The following is an excerpt of their conversation, which has been edited for length and clarity.

WLRN: Blackface has a long racist history in this country of playing on damaging stereotypes of Black people for the entertainment of white people. And in this case at the preschool, according to the reporting by the Miami Herald, when the school director was asked about why these children were painted in blackface, the response was that the director didn't see how it was racist. What was your reaction when you heard about this incident?

QUEELEY: This is incredibly insulting. And really very troubling. Obviously it’s troubling to have children in blackface, but that this is the way that they are actually celebrating or recognizing Black History Month?

In the [school] director’s... not necessarily her defense, but in explaining why it is that she didn't understand it would be racist, it's because there is that tradition of blackface in Latin America.

So what is racism, what's defined as racism in many Latin American contexts is … that legal segregation is what racism is. So that means that all of the association of Blackness with criminality, with ugliness, with immorality, obviously a lack of intelligence, with the proximity to animals, hypersexuality, all of that … that's not seen as being racist.

It's very common for people to say, ‘I can't be racist because my best friend and my neighbors and I have all of these social relationships with Black people’. The ideology of mestizaje, of raceless nationalism, all of that really figures very prominently in people's consciousness.

Nonetheless we still see these incidents keep happening in South Florida. Back in 2018, there was a play by a Cuban playwright staged in Little Havana that included a character in blackface. The show was later rewritten because of the public backlash. What is your sense for why this keeps happening?

People are resisting the imposition of a U.S. racial narrative. And so they're insisting, 'No, we do things differently and race is something very different in Latin American countries.'

But then you talk to Black Latin Americans — people have all different opinions and perspectives — but there are certainly a number of Black Latin Americans who actually do perceive this to be insulting and racist.

And then the attachment to the genre I think is wrapped up also in an attachment to this idea and this assumption of Black inferiority. So that's why you have mejorar la raza, right? The idea of adelante la raza. So you're always trying to lighten. You're always trying to get more European.

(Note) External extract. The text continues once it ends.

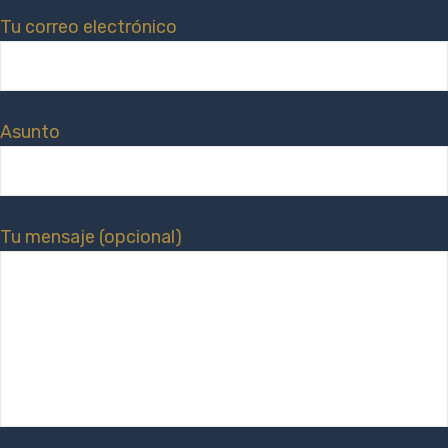
Tu correo electrónico
Asunto
Tu mensaje (opcional)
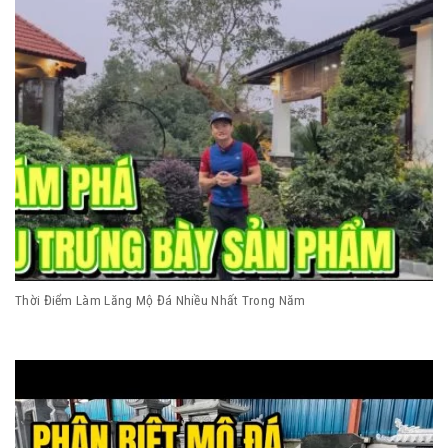
Thời Điểm Làm Lăng Mộ Đá Nhiều Nhất Trong Năm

At the same time, we're seeing the state rejecting this AP course on African American Studies, threatening to defund diversity, equity and inclusion efforts at public universities, books are being banned that center African American figures …

Yeah it's obviously extremely disturbing. So the target is … yes, it's education and that's the battleground. But what actually I think is happening … it's a response to the protests of 2020, to the rise of the Black Lives Matter movement.

Back to the blackface thing, it gets to this fundamental question of Black humanity. The incident really illustrates, obviously the need — desperate need — for education and also the need for a nuanced understanding of anti-Blackness in the region — not just in the United States.